### Material for this exercise
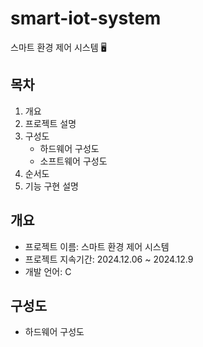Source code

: # smart-iot-system
스마트 환경 제어 시스템 :desktop_computer:

## 목차
1. 개요
2. 프로젝트 설명
3. 구성도
   -	하드웨어 구성도
   -	소프트웨어 구성도
4.	순서도
5.	기능 구현 설명

## 개요
- 프로젝트 이름: 스마트 환경 제어 시스템
- 프로젝트 지속기간: 2024.12.06 ~ 2024.12.9
- 개발 언어: C


## 구성도
  - 하드웨어 구성도
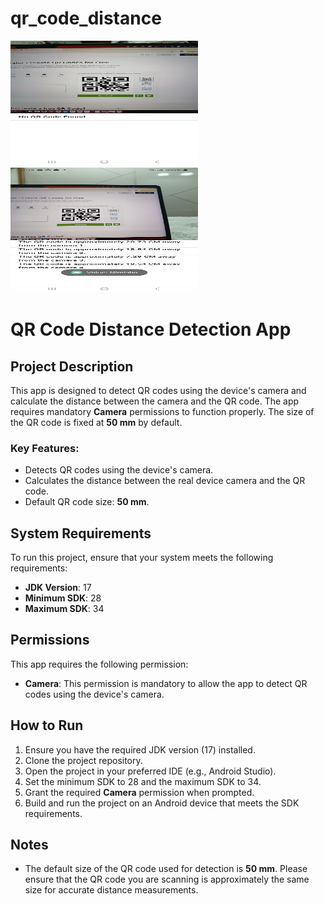 # qr_code_distance
<img src="screen_shots/image_no_qr_found.jpg" alt="No QR code found" width="300" height="200">

<img src="screen_shots/image_with_distance.jpg" alt="With distance" width="300" height="200">

# QR Code Distance Detection App

## Project Description

This app is designed to detect QR codes using the device's camera and calculate the distance between the camera and the QR code. The app requires mandatory **Camera** permissions to function properly. The size of the QR code is fixed at **50 mm** by default.

### Key Features:
- Detects QR codes using the device's camera.
- Calculates the distance between the real device camera and the QR code.
- Default QR code size: **50 mm**.

## System Requirements

To run this project, ensure that your system meets the following requirements:

- **JDK Version**: 17
- **Minimum SDK**: 28
- **Maximum SDK**: 34

## Permissions

This app requires the following permission:
- **Camera**: This permission is mandatory to allow the app to detect QR codes using the device's camera.

## How to Run

1. Ensure you have the required JDK version (17) installed.
2. Clone the project repository.
3. Open the project in your preferred IDE (e.g., Android Studio).
4. Set the minimum SDK to 28 and the maximum SDK to 34.
5. Grant the required **Camera** permission when prompted.
6. Build and run the project on an Android device that meets the SDK requirements.

## Notes

- The default size of the QR code used for detection is **50 mm**. Please ensure that the QR code you are scanning is approximately the same size for accurate distance measurements.


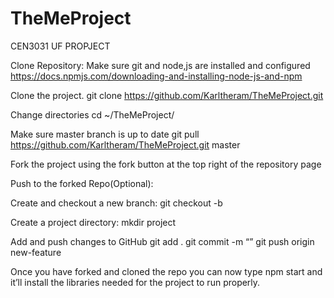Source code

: # TheMeProject 

CEN3031
UF PROPJECT 

Clone Repository:
Make sure git and node,js are installed and configured https://docs.npmjs.com/downloading-and-installing-node-js-and-npm

Clone the project.
git clone https://github.com/Karltheram/TheMeProject.git

Change directories
cd ~/TheMeProject/

Make sure master branch is up to date
git pull https://github.com/Karltheram/TheMeProject.git master

Fork the project using the fork button at the top right of the repository page

Push to the forked Repo(Optional):

Create and checkout a new branch:
git checkout -b <newbranch>

Create a project directory:
mkdir project

Add and push changes to GitHub 
git add .
git commit -m “<message>”
git push origin new-feature

Once you have forked and cloned the repo you can now type npm start and it’ll install the libraries needed for the project to run properly.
######
## Work required
Print the part of the listing above that opens with the line containing "This app requires" and closes with the line containing "mkdir project". Copy it exactly, both ends included, and omit the pictures.

## Written reply
This app requires the following permission:
- **Camera**: This permission is mandatory to allow the app to detect QR codes using the device's camera.

## How to Run

1. Ensure you have the required JDK version (17) installed.
2. Clone the project repository.
3. Open the project in your preferred IDE (e.g., Android Studio).
4. Set the minimum SDK to 28 and the maximum SDK to 34.
5. Grant the required **Camera** permission when prompted.
6. Build and run the project on an Android device that meets the SDK requirements.

## Notes

- The default size of the QR code used for detection is **50 mm**. Please ensure that the QR code you are scanning is approximately the same size for accurate distance measurements.


Source code

: # TheMeProject 

CEN3031
UF PROPJECT 

Clone Repository:
Make sure git and node,js are installed and configured https://docs.npmjs.com/downloading-and-installing-node-js-and-npm

Clone the project.
git clone https://github.com/Karltheram/TheMeProject.git

Change directories
cd ~/TheMeProject/

Make sure master branch is up to date
git pull https://github.com/Karltheram/TheMeProject.git master

Fork the project using the fork button at the top right of the repository page

Push to the forked Repo(Optional):

Create and checkout a new branch:
git checkout -b <newbranch>

Create a project directory:
mkdir project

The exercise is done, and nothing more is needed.